I need to double check cause I could have sworn I was doing that. I am trying to decide whether I want to change anything. My wife withholdings were more messed up for 2018 and the first three months of 2019 so that would lower the amount I owe for 2020 a little more and then with a kid on the way in June I am not sure how much more that will knock the amount down.
You know, if you wind up owing a lot every year, you can ask payroll to withhold more? because I do casual "on call" work outside of my main workplace, I have all the places I work at hold an additional $25 a pay cheque. Learned that mistake the hardway.
A tax accountant friend of mine says similar to above re wage difference.

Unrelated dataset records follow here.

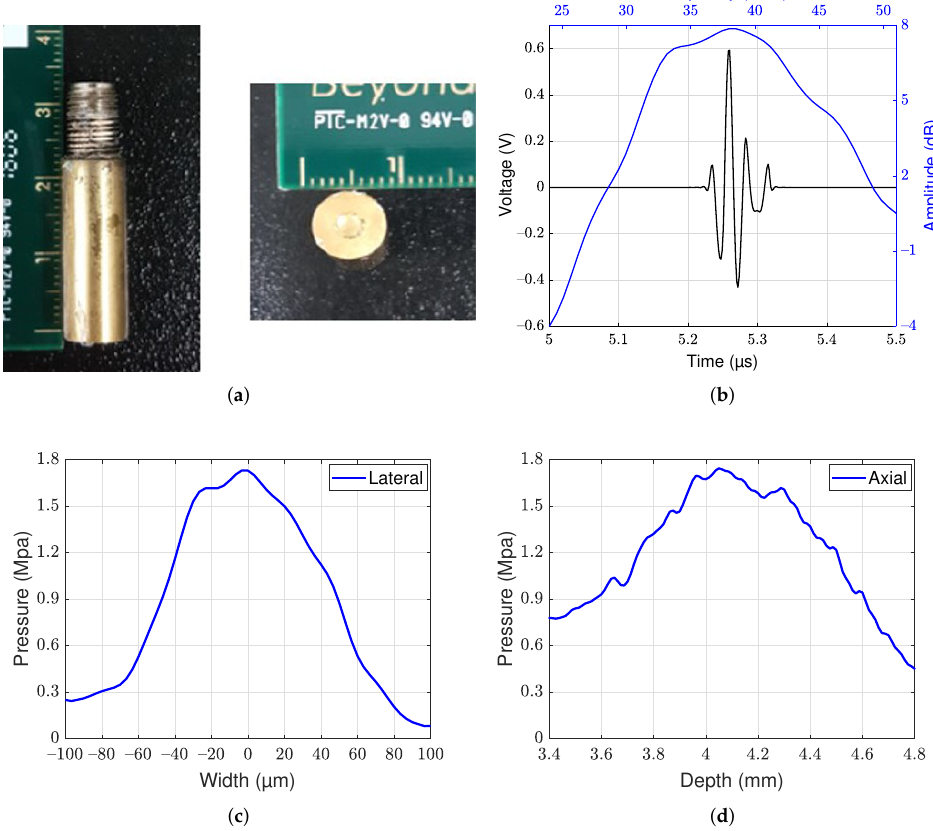
Figure 2. Characteristics of the 38 MHz lithium niobate ultrasound transducer at the focus of ultrasound beam. ( a ) Photographic image of the transducer, ( b ) pulse-echo characteristics of the transducer, ( c ) lateral beam profile, and ( d ) axial beam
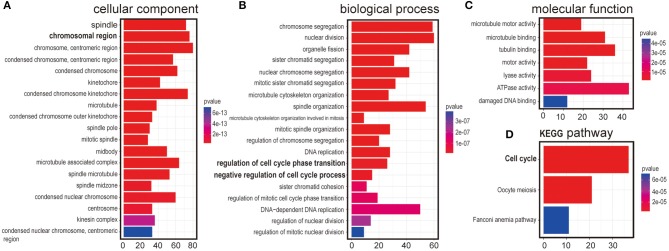
Annotation of LINC00993 via guilt-by-association correlation analysis. Gene Ontology (GO) analysis of LINC00993-related genes in cellular component (A), biological process (B), molecular function (C). (D) Kyoto Encyclopedia of Genes and Genomes (KEGG) pathway.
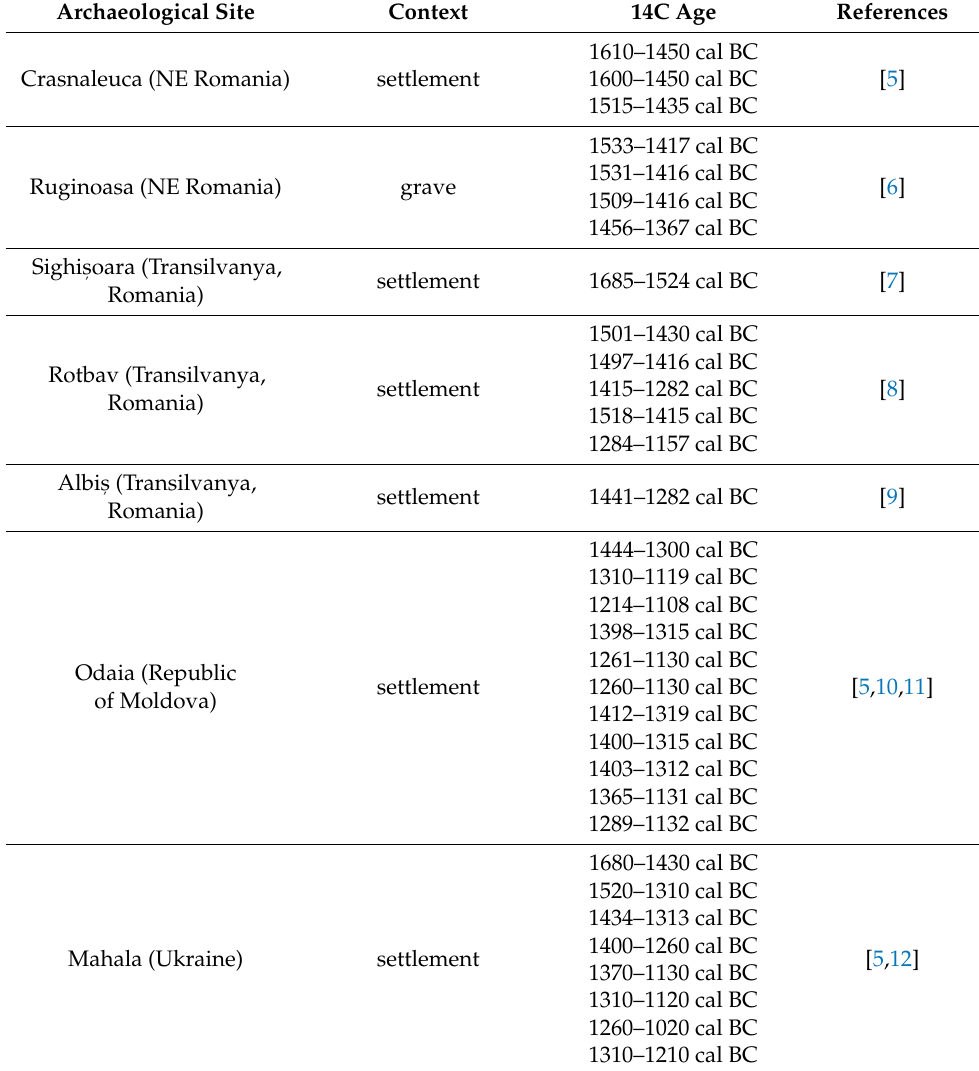
Table 1. Radiocarbon data obtained from various Noua culture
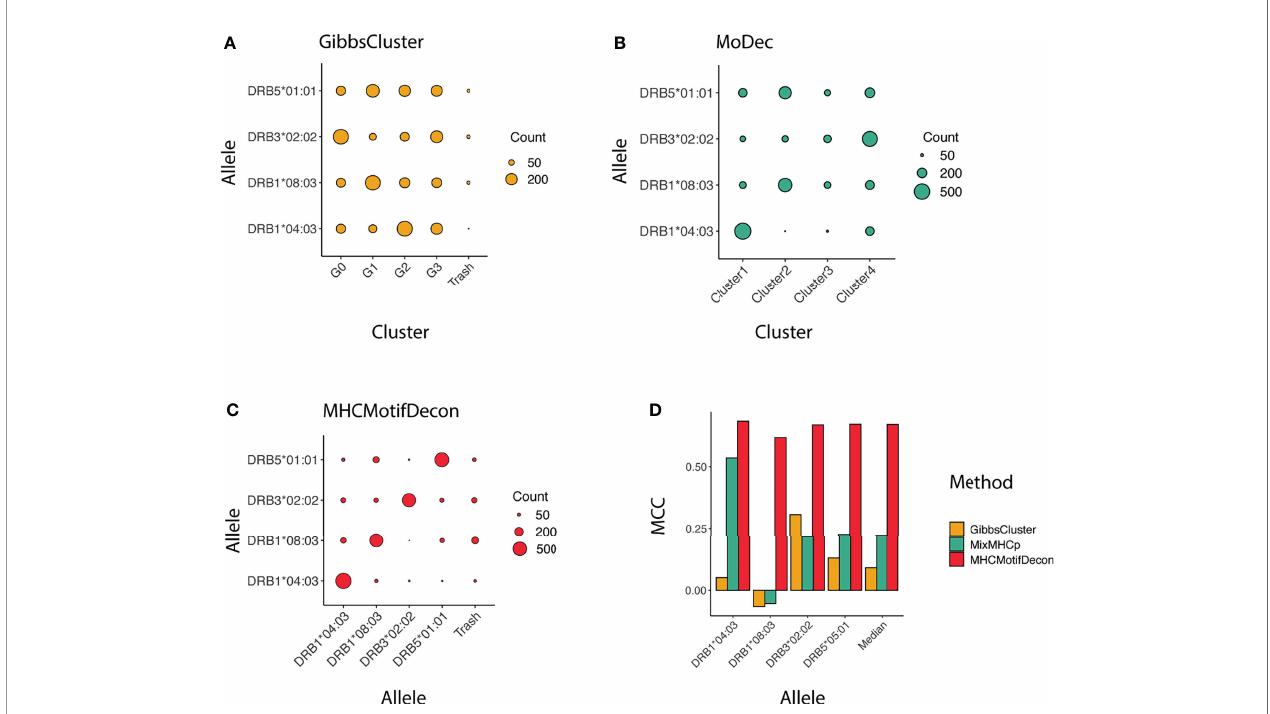
FIGURE 4 | Clustering confusion matrix and Matthews correlation performance for the three methods (A) GibbsCluster, (B) MoDec and (C) MHCMotifDecon. (D) Matthews correlation (MCC) performance estimates of accuracy of the motif deconvolution of the different methods for the arti fi cial MS HLA eluted ligand dataset. MCC values for each method and HLA were estimated from the confusion matrices and cluster-HLA annotations shown in Figure 3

She also says set it up so you owe a little at year end. (1) no reason to let the man hold your $ interest-free, and (2) people who owe every year are audited much less frequently than people who get refund every year. Apparently the man doesn't like writing those checks.
I started a similar thread a while back focussed on deductions. I owe $2500 this year.
What I learned is that my workplace wasn't using the withholding I requested. We are DINKS with no chance of real deductions, and I earn about 2X what the misses does. They had me set up as married/0. I switched it to single/0 on the last pay period and I suddenly lost an additional $200/check. I think that's a bit overkill considering I get 26 checks a year. I may try what OldOpelGuy suggested above. I do agree that I prefer to owe slightly. If I could keep it in the $200-$300 range every year I'd be happy.
Here's what I know. Everything in life that is supposed to save you money ("you're 25 now, your car insurance will drop! You own a house now, that's a big tax savings! You're married now, you can get money back! You have dependents now, that's gonna get you paid!") has never saved me a dime. The government has never sent anything my way in terms of assistance, refunds, aid, or stimulus. I always make too little or too much for everything, and usually by about a dollar so I just miss the cutoff. The trillion-dollar stimulus package? Not one red cent will make it my way, guaranteed. Every time we think we might get some money back from taxes, they change the rules and we have to pay.
At some point you put in zero and no dependents. At some point beyond that you also add an additional dollar amount to be deducted by your employer. There are some online calculators to help decide this.
My wife is a MD who works on contract so she gets a 1099. No withholding. She saves about a 1/3 of each paycheck so we have enough to pay our taxes at tax time.
On top of that I file zero dependents and single. We make about the same but I get benefits and she does not other than the benefit of living with me (insert sarcasm imogi here) .
Some people in our situation pay quarterly taxes to soften the blow of writing the big check every year.
Duke
MegaDork
4/8/20 9:10 a.m.
A lot of this for 2019 is a result of the "middle class" tax changes.
Our AGI was almost identical between 2018 and 2019. We paid a little more in total taxes for 2019, but that is mostly because we lost DD#2 as a dependent in 2019. I suspect beyond that our taxes might even have gone down slightly.
But the withholding tables got notably shallower in order to maximize takehome pay. So I'm actually writing a check that is about 3x larger than I did for 2018, even though my actual taxes are not much different.
I'll try to keep this as apolitical as possible. To make the tax cuts look like they are working for the middle class the administration quietly changed how much withholding they took from everyone's paychecks.